AI Data justice Datafication Digital world and gender equality Uncategorized

AI for all and all for AI?

The common theme for the past several years in global development was addressing gender inequality. Throwing Artificial Intelligence (AI) and other emerging technologies in the mix, we can see that there is a long way towards bridging the gender gap.

 

While the situation of women all around the world has reached its best at the present day, there are still many hurdles to overcome. Even though the emerging technologies, or STEM field in particular is including more and more women, this field is still predominantly being controlled by men.

 

“Today, women are extremely under-represented in teams developing AI tools: women make up only 12 percent of AI researchers, six percent of software developers, and are 13 times less likely to file ICT (information and communication technology) patents.”

 

Knowing the root of the gender parity problem within ICT, there is an increased attention for including women in STEM and closing the digital skills gap, which is extremely important at this technological age. The United Nations Activities on Artificial Intelligence (AI) report (2019) pays attention to its implications for a vast array of global development challenges, including education, gender parity among others, in relation to AI and new tech.

 

This report also mentions a prominent report made by UNESCO – “I’d blush if I could” (2019), which outlines the challenges which women are subject to because of their gender, with a high degree of attention to digitalisation and AI. We can also learn about the necessary measures needed for closing the digital skills gap, which would eventually benefit the entire humanity.

 

AI for all?

 

While addressing gender inequality it is inevitable to take into account intersectionality issues such as racism and transgender discrimination – just as in “real” world, as in the digital sphere.

 

Joy Buolamwini, “a poet of code” earlier wrote a poem alluding to Sojourner Truth’s revolutionary piece  “Ain’t I a Woman”, where she profoundly breaks down the problem of AI labelling dark-skinned women as “male”. 

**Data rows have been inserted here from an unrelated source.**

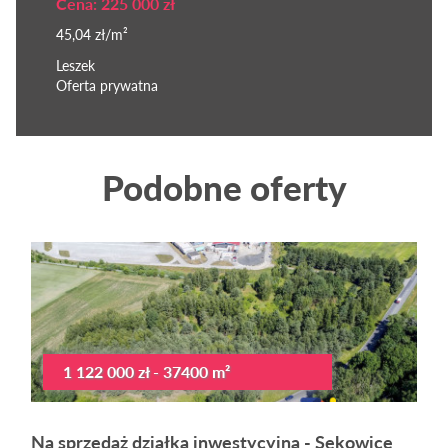
Cena: 225 000 zł
45,04 zł/m²
Leszek
Oferta prywatna
Podobne oferty
1 122 000 zł - 37400 m²
Na sprzedaż działka inwestycyjna - Sękowice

I highly recommend watching the video to learn all about it.

 

 

Joy he is spreading the word on how machines are colorblind, thus requiring diversity and inclusion on the fundamental level in the AI and tech field at large to fight the algorithmic bias.  

 

As Kate Crawford notably wrote:

 

“Like all technologies before it, artificial intelligence will reflect the values of its creators”

 

For this reason, it is evident that the AI developer field must include the broad range of diverse researchers and scientists, to tailor the products which would leave no one behind. Transgender people are also subject to discrimination in the AI field (what a surprise huh?). 

 

“University of Washington researcher Os Keyes studied 58 research papers to produce “The Misgendering Machines: Trans/HCI Implications of Automatic Gender Recognition,” which explores the ubiquity of automatic gender recognition (AGR), and how models based on the above assumptions perpetuate and increase discrimination against transgender people.”

 

Will AI learn to do better? 

 

Acknowledging AI discriminatory practices is the first step towards finding their solutions, and seems like Google is starting the trend.

 

Google Cloud AI is removing the ability to label people in images as “man” or “woman” with its Cloud Vision API. Labelling is used to classify images and train machine learning models, but Google is removing gendered labels because it violates Google’s AI principle to avoid creating biased systems.

 

We can be hopeful that Google and other tech giants and others will become more mindful while tackling various discriminatory practices in their digital products. Joy Buolamwini shared her thoughts with Business Insider recently:

 

“Google’s move sends a message that design choices can be changed. With technology it is easy to think some things cannot be changed or are inevitable. This isn’t necessarily true.”

 

And even though AI seems to be a long way until achieving its full potential for improving the human condition, we can take a look at some positive sides of AI. The Decentralized AI Alliance shares several important examples of how AI might foster gender equality and justice. 

 

For instance, a software called “Traffic Jam” is an AI tool which uses online data to fight human trafficking, and also that the United Nations is working with he World Identity Network (WIN) to develop a blockchain pilot aimed to help curb child trafficking.

 

How long do you think it will take for women to become more involved in AI and other emerging tech?

 

 

 

3 thoughts on “AI for all and all for AI?”

  1. Interesting read! Not something you think about or aware of on a day-to-day basis. Good to read that giants as Google are becoming more mindful in this aspect, but more to follow please. It will take a while perhaps before women are more involved in AI, though with the recent development (Corona virus) where you wrote about in your other blog, it might rapidly speed up – looking at the current status of the (online) world?